The question (an empirical one) is whether unintentional deception can persist broadly as agents and the environment get more sophisticated, or whether it gets selected against (and therefore bounded) by the level of environmental complexity and adversarial competition. Charlie Munger would put forth that cognitive bias provides smart self-aware investors a substantial edge over naive self-myopic investors; extrapolate that forward and perhaps there isn’t much room for biased/erroneous word modeling if you seek to compete with other superintelligences, or even the smartest humans.
On to some object-level questions about your Cicero points:
Is this actually confirmed? Does Cicero actually claim “I won’t stab you in <hypothetical scenario>”? Or does it just honestly report its current tactical/strategic goals, which later change? (“Will you support me in attacking here” means I plan to attack here, not that I want you to act as if I was attacking here, and I plan to attack there and stab you instead.) I was as a under the impression it’s the latter, it’s just honestly reporting it’s plan.
Do we actually know this? I haven’t seen any sign that it’s modeling it’s own verbal behavior or the consequences of its communications (admittedly I haven’t gone deep on the architecture, would be interested to learn more). IIUC it has a strategic model which is evaluating game positions and messages, and a separate (downstream) LLM which could be thought of as an epiphenomenon of the actual strategic reasoning. I don’t see any concrete proof that the strategic planner is modeling the impact of its communication on other players (ie “if I tell Bob X he might do Y which would lead to favorable strategic position P”). And the LM is more like a press secretary—all it gets is The Current Plan, not the plan B or any hint of the juicy backstab that may or may not have been evaluated. It seems to me there is a weird split brain here that deeply impairs its ability to model itself, and so I am skeptical that it is actually meaningfully doing so.
So to summarize I think there are open questions about the object level properties of Cicero, which could be answered by better interpretability tools.
It’s possible that Cicero is simply an honest but myopic opportunist. In which case, still not trustworthy. (As if we were ever going to trust such an obviously unsafe-by-construction entity with real power).

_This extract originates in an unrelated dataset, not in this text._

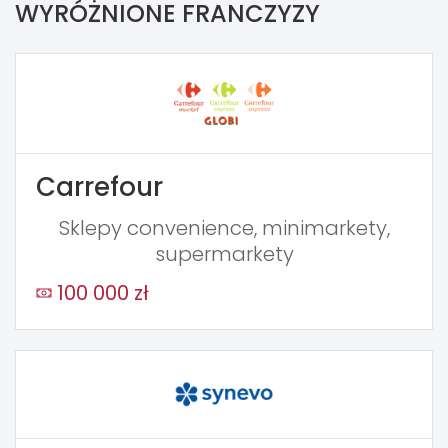
WYRÓŻNIONE FRANCZYZY
Carrefour
Sklepy convenience, minimarkety,
supermarkety
100 000 zł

It’s possible that the strategic model is deceptive, and planning backstabs, planning to mislead others, and maybe even explicitly modeling its press secretary to provide the most-spinable plans. I doubt this as it requires a lot more complexity and world modeling.
But I believe we could answer where Cicero is on the spectrum between these two by actually observing the world models being generated when it evaluates a turn. So in this case, inasmuch as there is something similar to an inner alignment issue, it is fully detectable with adequate (strong) interpretability of the inner workings. (Again though, Cicero’s value function is so comically unviable as a basis for an AGI that I struggle to infer too much about inner alignnment. We should be wary of these problems when building a Skynet military planner, I suppose, or any agent that needs to model extremely adversarial opponents and outcomes.)
I think grandparent comment is pointing to the concept described in this post: that deceptiveness is what we humans perceive of the world, not a property of what the model perceives of the world.